1. Do Not Apply for More Than One Credit Card Before Filing Applications for Mortgage Loans

When looking into multiple credit cards, be sure to make sure each is approved prior to applying for your mortgage loan.

A high debt-to-income ratio can make it difficult to qualify for a mortgage. Lenders use your debt-to-income ratio as an important factor when determining how much loan you can afford and what interest rate they offer you. Lowering this number helps you become approved faster for a loan and saves money in interest over its lifecycle.

2. Don’t Deplicate Large Amounts of Cash in Your Bank Account Before Filing for Mortgage Financing

It is essential that you do not deposit large sums of cash into your bank account before applying for your mortgage loan.

When looking to purchase a home, it can be tempting to start moving money around in your financial accounts. Many homeowners do this in order to save for their down payment but it’s wise not to put large sums of cash into your bank account until after being pre-approved by the lender.

Maintain a paper trail for all financial transactions. Switching banks before being pre-approved by your lender can create an abundance of paperwork that takes longer to process, potentially leading to an extended mortgage application.

3. Do Not Open or Close Lines of Credit (Credit Cards, Loans) Right Before Your Mortgage Closing

Throughout the loan process, lenders verify and double-check all of your information. Any modifications to employment or income can restart the underwriting process, so be sure to inform your lender if you change jobs or if your salary has significantly increased.

4. Avoid Utilizing Your Mortgage to Pay Off Other Debt

Revolving a line of credit from your mortgage can cause your credit score to plummet, and if the debt-to-income ratio is too high, getting approved for a mortgage may become impossible altogether.
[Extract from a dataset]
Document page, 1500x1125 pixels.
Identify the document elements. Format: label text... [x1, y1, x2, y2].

Keeping this ratio below 36% should enable you to qualify and save thousands in interest over its lifespan.

5. Abstain from Living a Double Life
This can be an easy mistake that could negatively affect your mortgage application. For instance, if you’re married and haven’t changed your name yet, make sure to do so before applying. Likewise, if you’ve changed addresses, ensure that all documents such as driver’s licenses and bank statements match.
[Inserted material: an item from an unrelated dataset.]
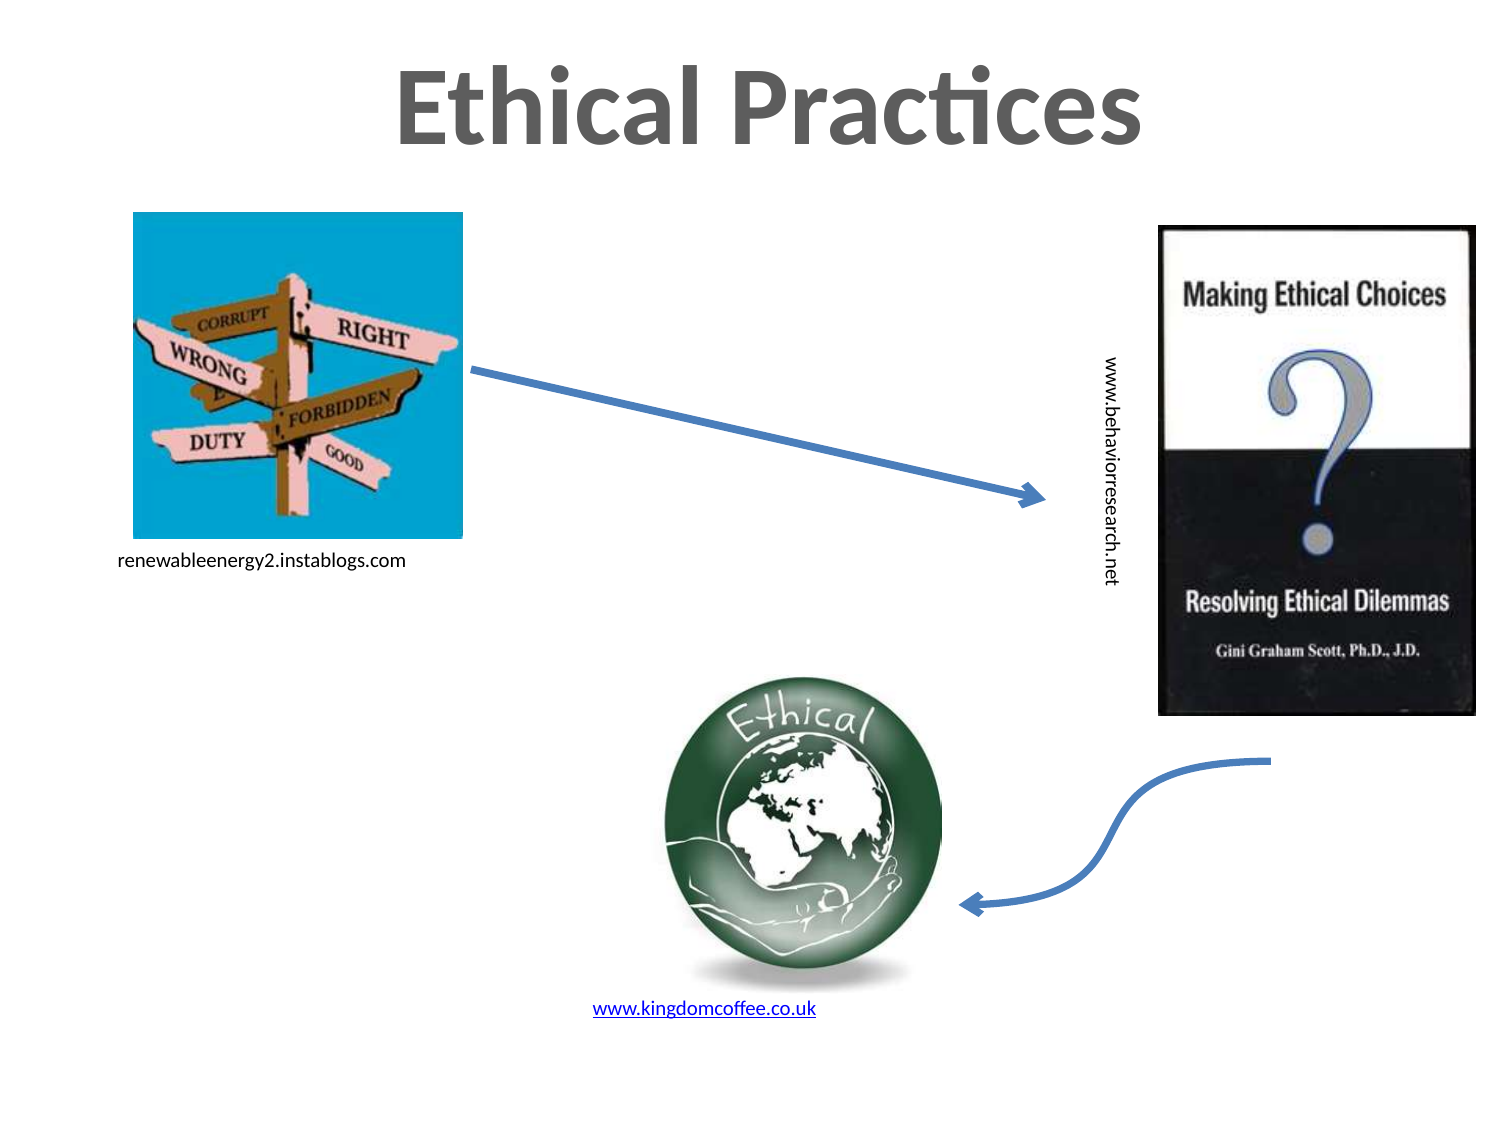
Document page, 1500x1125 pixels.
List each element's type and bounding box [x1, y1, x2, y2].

text_box [99, 24, 1476, 1030]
6. Do Not Alter Your Bank Accounts Prior to Applying for Your Mortgage

Once you have applied for your mortgage, do not alter any bank accounts.

It may be tempting to switch your bank account during the home buying process to one that provides more benefits, such as an online savings account or new credit card. Unfortunately, doing this may cause your lender difficulty sourcing and tracking your assets, leading to delays or even cancellation of your loan before it closes.